# Slingshot meets Pinewood Derby



## theolithic71 (Jan 2, 2012)

Here is a picture of my sons slingshot inspired pinewood derby car. Slingshot meets Pinewood Derby meets Angry Birds.


----------



## Imperial (Feb 9, 2011)

ha ! thats cool ! im not familiar with the angry birds stuff though. is their a height maximum ? im also a bit vague on the build rules for a pinewood car .


----------



## Hrawk (Oct 25, 2010)

Man, that is AWESOME on so many levels !

I'm lost for words at how awesome this really is !


----------



## NaturalFork (Jan 21, 2010)

Hahaha! Awesome.


----------



## theolithic71 (Jan 2, 2012)

Imperial said:


> ha ! thats cool ! im not familiar with the angry birds stuff though. is their a height maximum ? im also a bit vague on the build rules for a pinewood car .


Angry Birds is a video game my son plays on the ipod. Very popular with the young (and not so young). This car is just under the max height for our pinewood derby track timers.
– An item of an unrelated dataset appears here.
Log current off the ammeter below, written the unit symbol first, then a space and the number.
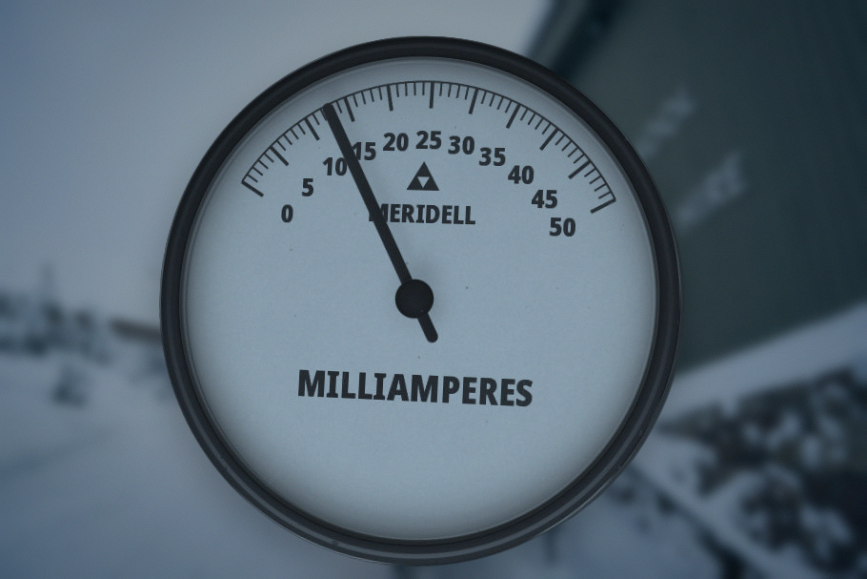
mA 13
We had to cut it down a bit to fit.


----------



## Sean (Nov 17, 2011)

Although I know nothing about the game, it's absolutely an absolutely wonderful piece!


----------



## Charles (Aug 26, 2010)

Cheers .... Charles


----------



## Imperial (Feb 9, 2011)

i forgot to ask- is it going to actually be used in a race because if it is, id like to see a vid of it in action.


----------



## newconvert (Dec 12, 2011)

hate the game but this is one cool ss


----------



## theolithic71 (Jan 2, 2012)

Yes, this is a racing car. The local race was Tuesday. The car is not very fast, but he did get 2nd place in the design competition.

By the way, he's also a shooter!


----------



## cowboij (Nov 2, 2011)

cool design


----------